What is expected — Give a faithful, exact copy of all entries, minus the images.
=== Data supplied ===
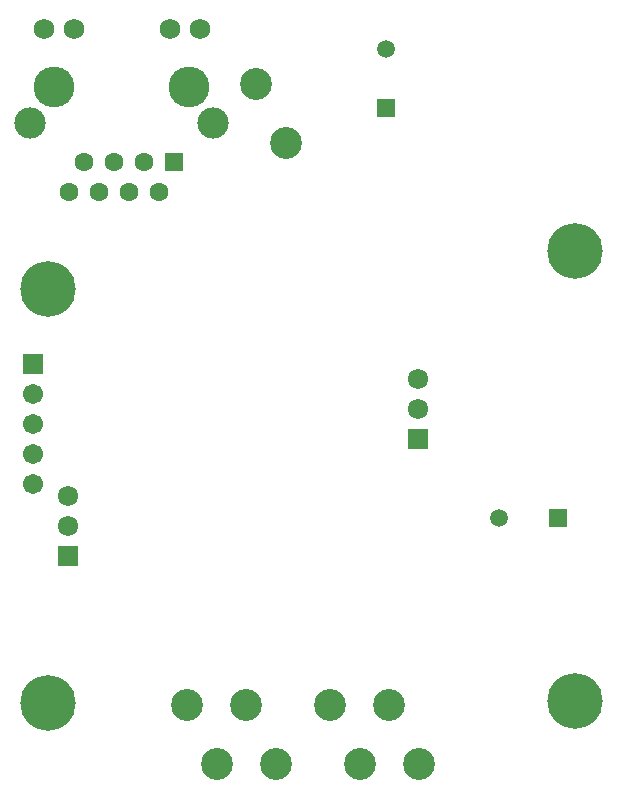
<source format=gbs>
G04*
G04 #@! TF.GenerationSoftware,Altium Limited,Altium Designer,20.0.13 (296)*
G04*
G04 Layer_Color=16711935*
%FSLAX44Y44*%
%MOMM*%
G71*
G01*
G75*
%ADD66C,2.7032*%
%ADD67C,1.7200*%
%ADD68R,1.7200X1.7200*%
%ADD69C,4.7032*%
%ADD70C,1.5200*%
%ADD71R,1.5200X1.5200*%
%ADD72R,1.5200X1.5200*%
%ADD73C,3.4532*%
%ADD74C,2.6482*%
%ADD75C,1.7332*%
%ADD76C,1.6012*%
%ADD77R,1.6012X1.6012*%
%ADD78C,1.7032*%
%ADD79R,1.7032X1.7032*%
D66*
X233250Y50000D02*
D03*
X208250Y100000D02*
D03*
X183250Y50000D02*
D03*
X158250Y100000D02*
D03*
X279000D02*
D03*
X304000Y50000D02*
D03*
X329000Y100000D02*
D03*
X354000Y50000D02*
D03*
X241500Y576000D02*
D03*
X216500Y626000D02*
D03*
D67*
X56750Y251600D02*
D03*
Y277000D02*
D03*
X353250Y375650D02*
D03*
Y350250D02*
D03*
D68*
X56750Y226200D02*
D03*
X353250Y324850D02*
D03*
D69*
X40250Y451750D02*
D03*
Y101500D02*
D03*
X486750Y103500D02*
D03*
Y484000D02*
D03*
D70*
X326000Y655500D02*
D03*
X422000Y258500D02*
D03*
D71*
X326000Y605500D02*
D03*
D72*
X472000Y258500D02*
D03*
D73*
X159900Y623000D02*
D03*
X45600D02*
D03*
D74*
X25300Y592500D02*
D03*
X180200D02*
D03*
D75*
X61900Y672000D02*
D03*
X36500D02*
D03*
X143600D02*
D03*
X169000D02*
D03*
D76*
X58350Y534100D02*
D03*
X71050Y559500D02*
D03*
X83750Y534100D02*
D03*
X96450Y559500D02*
D03*
X109150Y534100D02*
D03*
X121850Y559500D02*
D03*
X134550Y534100D02*
D03*
D77*
X147250Y559500D02*
D03*
D78*
X27750Y287450D02*
D03*
Y312850D02*
D03*
Y338250D02*
D03*
Y363650D02*
D03*
D79*
Y389050D02*
D03*
M02*

</source>
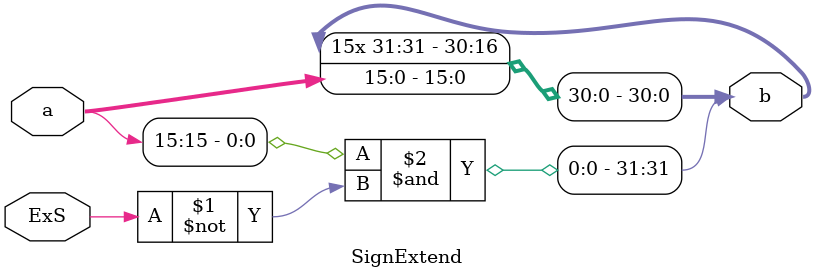
<source format=v>
`timescale 1ns / 1ps


module SignExtend(ExS, a, b);
	input ExS;
	input [15:0] a;
	output [31:0] b;
	assign b = {{16{a[15] & ~ExS}}, a};
	// ExS = 1 means zero extend, else sign extend
endmodule

</source>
===
Exercise response —
<source format=gbs>
G04*
G04 #@! TF.GenerationSoftware,Altium Limited,Altium Designer,20.0.13 (296)*
G04*
G04 Layer_Color=16711935*
%FSLAX44Y44*%
%MOMM*%
G71*
G01*
G75*
%ADD66C,2.7032*%
%ADD67C,1.7200*%
%ADD68R,1.7200X1.7200*%
%ADD69C,4.7032*%
%ADD70C,1.5200*%
%ADD71R,1.5200X1.5200*%
%ADD72R,1.5200X1.5200*%
%ADD73C,3.4532*%
%ADD74C,2.6482*%
%ADD75C,1.7332*%
%ADD76C,1.6012*%
%ADD77R,1.6012X1.6012*%
%ADD78C,1.7032*%
%ADD79R,1.7032X1.7032*%
D66*
X233250Y50000D02*
D03*
X208250Y100000D02*
D03*
X183250Y50000D02*
D03*
X158250Y100000D02*
D03*
X279000D02*
D03*
X304000Y50000D02*
D03*
X329000Y100000D02*
D03*
X354000Y50000D02*
D03*
X241500Y576000D02*
D03*
X216500Y626000D02*
D03*
D67*
X56750Y251600D02*
D03*
Y277000D02*
D03*
X353250Y375650D02*
D03*
Y350250D02*
D03*
D68*
X56750Y226200D02*
D03*
X353250Y324850D02*
D03*
D69*
X40250Y451750D02*
D03*
Y101500D02*
D03*
X486750Y103500D02*
D03*
Y484000D02*
D03*
D70*
X326000Y655500D02*
D03*
X422000Y258500D02*
D03*
D71*
X326000Y605500D02*
D03*
D72*
X472000Y258500D02*
D03*
D73*
X159900Y623000D02*
D03*
X45600D02*
D03*
D74*
X25300Y592500D02*
D03*
X180200D02*
D03*
D75*
X61900Y672000D02*
D03*
X36500D02*
D03*
X143600D02*
D03*
X169000D02*
D03*
D76*
X58350Y534100D02*
D03*
X71050Y559500D02*
D03*
X83750Y534100D02*
D03*
X96450Y559500D02*
D03*
X109150Y534100D02*
D03*
X121850Y559500D02*
D03*
X134550Y534100D02*
D03*
D77*
X147250Y559500D02*
D03*
D78*
X27750Y287450D02*
D03*
Y312850D02*
D03*
Y338250D02*
D03*
Y363650D02*
D03*
D79*
Y389050D02*
D03*
M02*

</source>
<source format=v>
`timescale 1ns / 1ps


module SignExtend(ExS, a, b);
	input ExS;
	input [15:0] a;
	output [31:0] b;
	assign b = {{16{a[15] & ~ExS}}, a};
	// ExS = 1 means zero extend, else sign extend
endmodule

</source>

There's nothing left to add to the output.